Each Wednesday we tell you which three English-language cases and which French-language case have been the most viewed* on CanLII and we give you a small sense of what the cases are about.
For this last week:
1. Fleming v. Ontario, 2019 SCC 45
 This proposed power of arrest would involve substantial prima facie interference with significant liberty interests. Indeed, few police actions interfere with an individual’s liberty more than arrest — an action which completely restricts the person’s ability to move about in society free from state coercion. As this Court recently noted, “placing a person under arrest inherently infringes his or her liberty” (R. v. Penunsi, 2019 SCC 39 (CanLII), at para. 73). Freedom from arbitrary arrest and detention is of course itself constitutionally guaranteed by s. 9 of the Charter. Further, where the police use force to effect an arrest, they also directly engage a general liberty interest in being free from the exercise of force by the state as well as the interests in liberty and security of the person protected by s. 7 of the Charter.
2. R. v. Bradshaw, 2017 SCC 35
 Hearsay is an out-of-court statement tendered for the truth of its contents. It is presumptively inadmissible because — in the absence of the opportunity to cross-examine the declarant at the time the statement is made — it is often difficult for the trier of fact to assess its truth. Thus hearsay can threaten the integrity of the trial’s truth-seeking process and trial fairness. However, hearsay may exceptionally be admitted into evidence under the principled exception when it meets the criteria of necessity and threshold reliability.

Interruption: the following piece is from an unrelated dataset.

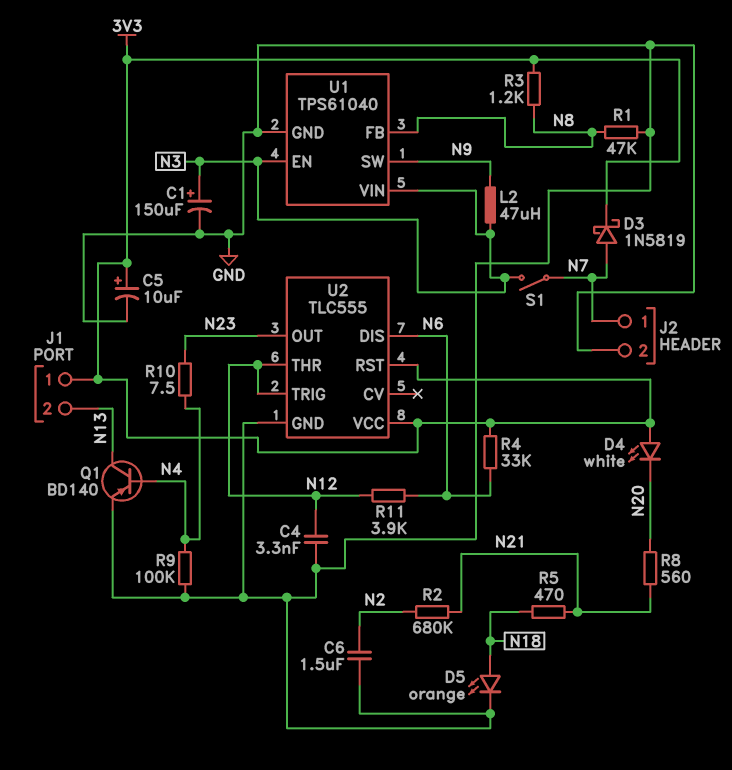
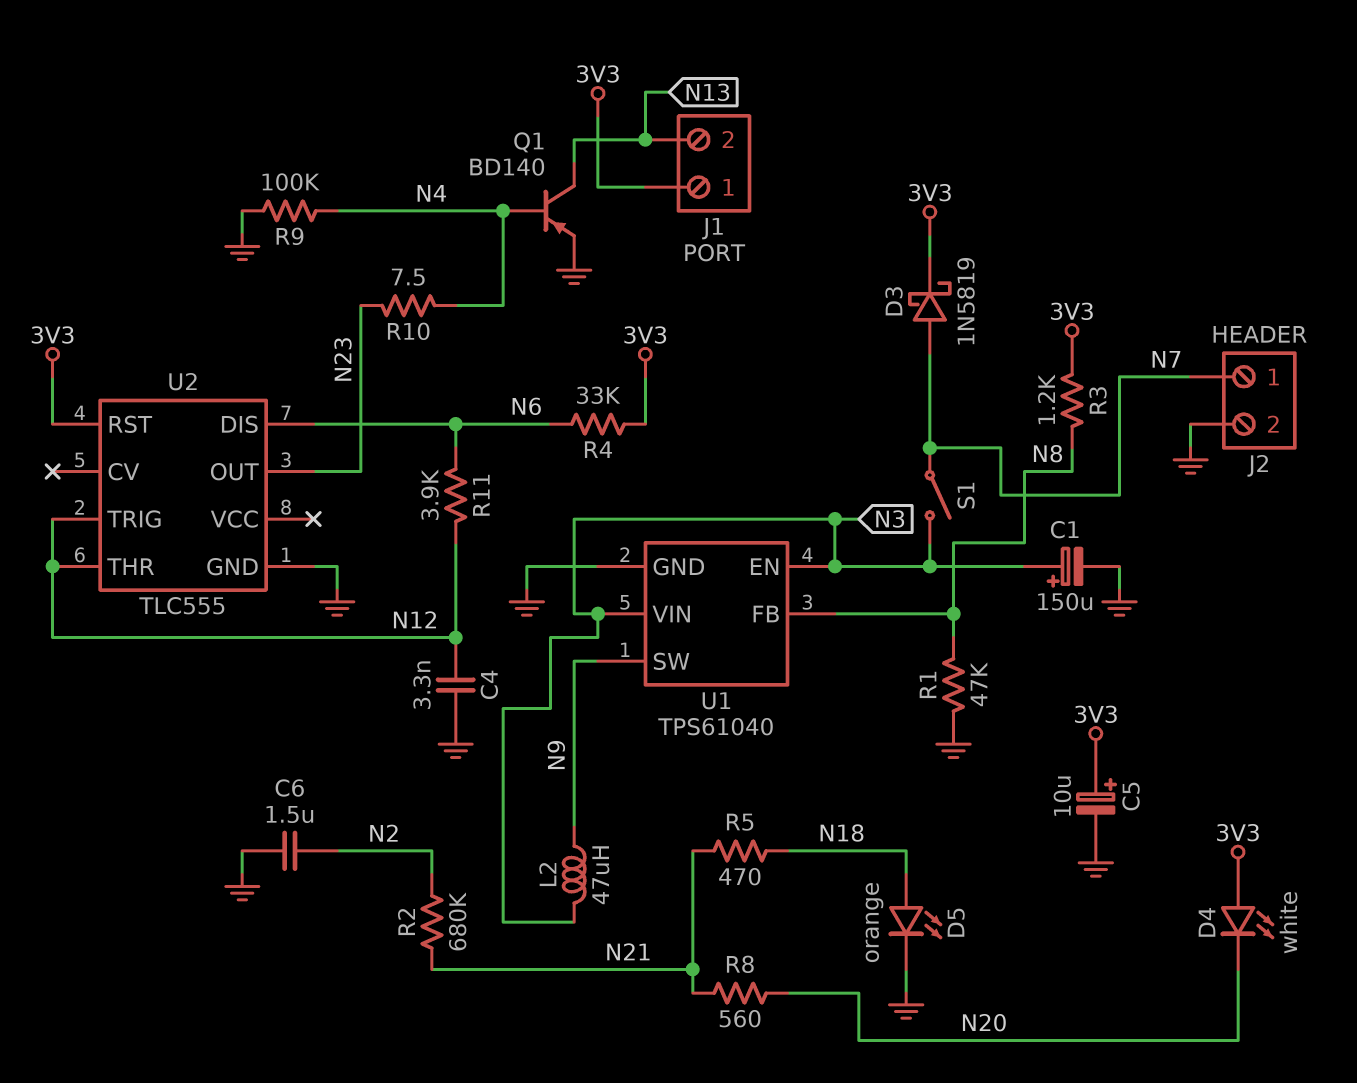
U2 pin VCC: 3V3 -> none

3. R. v. Oakes,  1 SCR 103, 1986 CanLII 46
1. The Chief Justice‑‑This appeal concerns the constitutionality of s. 8 of the Narcotic Control Act, R.S.C. 1970, c. N‑1. The section provides, in brief, that if the Court finds the accused in possession of a narcotic, he is presumed to be in possession for the purpose of trafficking. Unless the accused can establish the contrary, he must be convicted of trafficking. The Ontario Court of Appeal held that this provision constitutes a “reverse onus” clause and is unconstitutional because it violates one of the core values of our criminal justice system, the presumption of innocence, now entrenched in s. 11(d) of the Canadian Charter of Rights and Freedoms. The Crown has appealed.
The most-consulted French-language decision was Pharmaciens (Ordre professionnel des) c. De La Bruère, 2019 CanLII 90070 (QC CDOPQ)
 Or, en acceptant illégalement des avantages relatifs à l’exercice de sa profession de la part de grossistes ou de fabricants de médicaments génériques, le pharmacien se place en situation d’apparence de conflits d’intérêts puisqu’il est susceptible de privilégier ses intérêts pécuniaires personnels au détriment de ses devoirs envers ses patients.
* As of January 2014 we measure the total amount of time spent on the pages rather than simply the number of hits; as well, a case once mentioned won’t appear again for three months.